• **Source passage**
* * * * *

Growing up, I would think my mom was crazy. I didn’t understand why she would call my brother Kristy, my sister R.J., and I adopted my sisters name Lindsey (to this day I am Lindsey). I mean lets be serious, how can you forget your own kids name?! You named us for goodness sake!

I also didn’t understand why she talked to herself and always wrote a grocery list. I use to think it was strange that my grown adult mother had a handy, dandy, notebook. Why was my mom writing step by step her week in advance? Doesn’t she know I have a dentist appointment and that my brother has his parent teacher conference. I mean it’s obvious that we ran out of milk this morning. *insert eye roll*

Now that I am a mother, I understand that my mom really doesn’t need to be checked into the psycho ward. Sorry mom! I understand that she was suffering from a disorder called, mom brain. I would have never imagined that seven years ago having my daughter my once college, smart, witty, brain would fry and become clueless. Hey, sometimes I can’t even remember my own name or if I dropped my daughter off to school (kidding on this one, it totally sounded good though!).

The other day I woke up anxious and screaming in my head TGIF. I couldn’t wait to get the workday and adult responsibilities over with so I could get home and really enjoy that glass (ok bottle) of wine. Nothing is better than clocking out of the office on Friday knowing you can let your hair down and unwind. Kids won’t go to sleep? Ah, fine. Go watch a movie in your room just leave mommy alone darn it; it’s Friday!

Anyway, I pack her lunch and grab all of my belongings. Just as I was going for the door I realized I should probably put on a coat, I do live in New York and it is winter. I step back into the house put on my coat and do a check. Car keys? Check. Lunch? Check. Coat? (Since I originally forgot it) Check. Shoes? Check. Oh man, did I turn off the flat iron? Oh, yes, yes I did. Check. Ok, I got it all. Wait, do I have Ahmyri? Yes, she’s right there. Check. Ok, good to go. Let’s get out of here and get this day done!

* * * * *

• **Information supplied**
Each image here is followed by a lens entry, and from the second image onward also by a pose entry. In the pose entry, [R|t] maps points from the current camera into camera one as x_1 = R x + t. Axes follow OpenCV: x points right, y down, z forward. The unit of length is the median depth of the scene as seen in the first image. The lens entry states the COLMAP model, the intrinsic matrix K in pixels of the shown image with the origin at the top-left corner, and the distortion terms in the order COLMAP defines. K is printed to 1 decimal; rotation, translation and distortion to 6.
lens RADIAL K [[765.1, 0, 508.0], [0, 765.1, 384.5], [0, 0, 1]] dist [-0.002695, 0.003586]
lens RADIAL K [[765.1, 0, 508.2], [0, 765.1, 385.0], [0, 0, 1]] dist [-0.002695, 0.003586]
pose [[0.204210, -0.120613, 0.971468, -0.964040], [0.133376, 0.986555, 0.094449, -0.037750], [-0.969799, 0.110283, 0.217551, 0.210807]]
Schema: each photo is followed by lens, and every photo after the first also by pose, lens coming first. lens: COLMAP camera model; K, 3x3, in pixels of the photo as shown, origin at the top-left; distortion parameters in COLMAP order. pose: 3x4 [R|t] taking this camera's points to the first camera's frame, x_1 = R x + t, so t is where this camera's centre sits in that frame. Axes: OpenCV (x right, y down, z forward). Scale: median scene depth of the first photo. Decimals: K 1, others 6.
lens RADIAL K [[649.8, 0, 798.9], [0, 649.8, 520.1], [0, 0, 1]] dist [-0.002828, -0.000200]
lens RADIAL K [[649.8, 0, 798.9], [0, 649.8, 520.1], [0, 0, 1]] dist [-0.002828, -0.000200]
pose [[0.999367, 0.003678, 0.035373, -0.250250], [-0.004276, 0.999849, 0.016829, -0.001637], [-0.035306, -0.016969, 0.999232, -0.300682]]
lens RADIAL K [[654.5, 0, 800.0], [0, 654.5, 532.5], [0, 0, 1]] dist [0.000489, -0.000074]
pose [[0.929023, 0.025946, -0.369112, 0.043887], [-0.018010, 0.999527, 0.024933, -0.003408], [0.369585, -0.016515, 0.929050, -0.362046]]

* * * * *

• **What to work on**
- A) Using the mom brain passage, decide whether each statement agrees with it: (i) The narrator lives in New York. (ii) The narrator's daughter was born ten years ago. (iii) The narrator's mother used to call the narrator's brother Kristy. For each, answer yes or no and quote the words of the passage that settle it.
- B) Go on with the mom brain passage, picking up right after its final sentence.

• **Expected responses**
- A)
(i) Yes: "I do live in New York and it is winter."
(ii) No: "seven years ago having my daughter"
(iii) Yes: "she would call my brother Kristy"

- B)
We get into the car and I go to turn my keys when I hear my daughter hysterically laughing in the back seat. Let me tell you, I was confused. Did a bird poop on me? Did she see something funny? Is there something in my teeth? “Ahmyri, what is so funny?” “Mommy, look what you did.” Still confused I look around the car in an attempt to get on the same page as this crazy kid. What did I do? I closed the door and was going to heat up the car. I am pretty sure that is all I had done. I then decided to look around again. Look down and why yes, I brought both of the towels that we used to wet our hair that morning into the car with me. I had all intentions on hanging these towels up in the bathroom yet; the other side of me must have felt it very important that they travel to work today. It’s only fair that towels take a car ride once in a while right?!

I responded out loud, “What the heck?!?” and my daughter (still laughing) says, “I thought it was weird you were carrying those.” Oh, thanks Ahmyri I appreciate you thinking your mom is crazy instead of making me look less crazy.

img_9723^The evidence.

I guess it is safe to say my mom brain was in full effect that Friday morning. I got quite the laugh myself and just couldn’t stop laughing every time I got back in my car and looked at these towels.

Now, don’t get me wrong seven years of motherhood I have many stories to tell about my mom brain. I have made it as far as going to work with only mascara on one eye. Literally. I have no idea how I managed that one.

Thank goodness I only have one child. For those with multiple I applaud you and praise you mom! It’s got to be rough at times.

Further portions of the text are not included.